C 标准的附录 J.2 有一个(很长——几页)未定义行为的列表,但即使这样仍然不够详尽。在大多数情况下,未定义的行为意味着您违反了规则,因此了解它的方法就是了解规则。
Your previous question was tagged [C], so I'm answering based on C, even though the code in your current question doesn't look like C.
The definition of undefined behavior in C99 says (§3.4.3):
1 undefined behavior
behavior, upon use of a nonportable or erroneous program construct or of erroneous data,
for which this International Standard imposes no requirements
2 NOTE Possible undefined behavior ranges from ignoring the situation completely with unpredictable results, to behaving during translation or program execution in a documented manner characteristic of the environment (with or without the issuance of a diagnostic message), to terminating a translation or execution (with the issuance of a diagnostic message).

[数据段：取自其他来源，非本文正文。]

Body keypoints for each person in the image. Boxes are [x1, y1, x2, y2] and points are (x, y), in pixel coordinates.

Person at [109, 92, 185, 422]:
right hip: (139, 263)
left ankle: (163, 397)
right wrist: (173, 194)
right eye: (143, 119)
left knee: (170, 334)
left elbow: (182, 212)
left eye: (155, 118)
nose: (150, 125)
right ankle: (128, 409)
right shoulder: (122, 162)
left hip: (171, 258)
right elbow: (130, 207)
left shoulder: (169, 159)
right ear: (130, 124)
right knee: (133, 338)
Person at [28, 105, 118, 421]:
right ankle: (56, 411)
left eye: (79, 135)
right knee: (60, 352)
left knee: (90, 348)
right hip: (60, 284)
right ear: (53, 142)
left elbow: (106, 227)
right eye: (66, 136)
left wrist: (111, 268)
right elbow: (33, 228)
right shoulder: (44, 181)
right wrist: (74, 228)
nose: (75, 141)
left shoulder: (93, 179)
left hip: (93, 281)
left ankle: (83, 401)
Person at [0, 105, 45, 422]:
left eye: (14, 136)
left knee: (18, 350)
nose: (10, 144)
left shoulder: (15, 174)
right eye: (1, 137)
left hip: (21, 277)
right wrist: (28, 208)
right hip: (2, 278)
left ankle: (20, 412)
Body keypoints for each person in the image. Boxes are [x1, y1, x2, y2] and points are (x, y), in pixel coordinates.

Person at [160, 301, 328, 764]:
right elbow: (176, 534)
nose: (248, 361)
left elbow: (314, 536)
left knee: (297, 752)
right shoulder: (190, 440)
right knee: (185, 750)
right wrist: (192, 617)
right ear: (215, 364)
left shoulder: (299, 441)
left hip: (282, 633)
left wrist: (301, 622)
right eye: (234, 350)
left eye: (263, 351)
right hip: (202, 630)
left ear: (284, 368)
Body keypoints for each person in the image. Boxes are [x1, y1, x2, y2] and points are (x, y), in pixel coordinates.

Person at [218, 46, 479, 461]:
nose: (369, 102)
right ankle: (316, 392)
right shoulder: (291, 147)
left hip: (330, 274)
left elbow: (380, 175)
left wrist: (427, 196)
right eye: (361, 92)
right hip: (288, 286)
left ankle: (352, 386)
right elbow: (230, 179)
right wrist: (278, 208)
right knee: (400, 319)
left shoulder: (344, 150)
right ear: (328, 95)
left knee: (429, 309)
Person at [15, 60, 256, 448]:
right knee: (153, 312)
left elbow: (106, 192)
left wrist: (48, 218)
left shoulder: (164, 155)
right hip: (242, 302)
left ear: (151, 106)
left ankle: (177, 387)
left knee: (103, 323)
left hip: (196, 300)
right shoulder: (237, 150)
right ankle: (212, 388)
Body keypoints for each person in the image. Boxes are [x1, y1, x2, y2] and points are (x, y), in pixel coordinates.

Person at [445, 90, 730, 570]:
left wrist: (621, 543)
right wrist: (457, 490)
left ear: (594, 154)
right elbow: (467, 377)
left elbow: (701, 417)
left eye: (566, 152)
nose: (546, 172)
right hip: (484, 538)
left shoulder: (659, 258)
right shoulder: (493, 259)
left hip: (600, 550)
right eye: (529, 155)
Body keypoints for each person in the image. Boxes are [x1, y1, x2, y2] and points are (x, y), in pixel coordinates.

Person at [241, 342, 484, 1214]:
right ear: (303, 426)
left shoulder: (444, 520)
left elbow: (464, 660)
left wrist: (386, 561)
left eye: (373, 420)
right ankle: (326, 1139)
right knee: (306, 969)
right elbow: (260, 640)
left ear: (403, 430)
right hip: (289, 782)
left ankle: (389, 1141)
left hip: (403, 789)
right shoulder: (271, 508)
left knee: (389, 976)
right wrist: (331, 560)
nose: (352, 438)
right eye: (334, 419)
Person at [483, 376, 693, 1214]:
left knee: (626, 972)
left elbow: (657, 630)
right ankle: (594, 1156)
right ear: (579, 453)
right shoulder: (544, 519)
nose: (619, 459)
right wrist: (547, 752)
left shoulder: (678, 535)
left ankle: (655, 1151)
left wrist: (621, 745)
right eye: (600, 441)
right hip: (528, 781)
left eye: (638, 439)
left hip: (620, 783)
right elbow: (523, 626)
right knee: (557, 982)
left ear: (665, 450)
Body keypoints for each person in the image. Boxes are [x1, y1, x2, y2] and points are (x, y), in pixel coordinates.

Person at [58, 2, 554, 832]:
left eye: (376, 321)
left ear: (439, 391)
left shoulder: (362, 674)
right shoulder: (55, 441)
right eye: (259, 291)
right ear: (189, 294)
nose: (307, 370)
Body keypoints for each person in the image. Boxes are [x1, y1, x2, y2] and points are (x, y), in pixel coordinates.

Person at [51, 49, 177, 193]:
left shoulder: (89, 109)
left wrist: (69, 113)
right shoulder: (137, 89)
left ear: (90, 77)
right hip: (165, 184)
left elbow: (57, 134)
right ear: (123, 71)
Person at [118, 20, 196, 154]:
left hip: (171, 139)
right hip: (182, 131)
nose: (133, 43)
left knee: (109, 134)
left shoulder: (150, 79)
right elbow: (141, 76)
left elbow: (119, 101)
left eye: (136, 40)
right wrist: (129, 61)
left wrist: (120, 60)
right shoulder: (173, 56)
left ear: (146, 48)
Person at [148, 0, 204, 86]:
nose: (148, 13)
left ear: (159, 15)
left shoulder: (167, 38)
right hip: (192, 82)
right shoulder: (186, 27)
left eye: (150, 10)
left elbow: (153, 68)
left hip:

Appendix J.2 of the C standard has a (long -- several pages) list of undefined behavior, though even that still isn't exhaustive. For the most part, undefined behavior means you broke the rules, so the way to know it is to know the rules.
未定义的行为==无论何时在完全相同的条件下运行它,都不能保证结果始终相同,或者无论何时使用不同的编译器或运行时执行它,都不能保证结果始终相同。
在您的代码中,由于它使用等于比较运算符,因此未指定应首先执行操作数的哪一侧,因此
--i或i++ 可能会首先运行,您的答案将取决于编译器的实际实现。如果先执行--i,则为4 == 4,i=5;如果先实现i++,则为5 == 5,i=5。答案可能相同的事实并不能阻止编译器警告您这是一个未定义的操作。
现在,如果这是一种定义左侧(或右侧)应始终首先执行的语言,那么行为将不再是未定义的。
Undefined behavior == the result cannot be guaranteed to always be the same whenever you run it in the exact same conditions, or the result cannot be guaranteed to always be the same whenever you use different compilers or runtimes to execute it.
In your code, since it is using a equal comparison operator which does not specify which side of the operands should be executed first,
--iori++may end up running first, and your answer will depend on the actual implementation of the compiler. If--iis executed first, it will be4 == 4, i=5; ifi++is implemented first, it will be5 == 5, i=5.The fact that the answer may turn out to be the same does not prevent the compiler from warning you that this is an undefined operation.
Now if this is a language that defines that the left hand side (or right hand side) should always be executed first, then the behavior will no longer be undefined.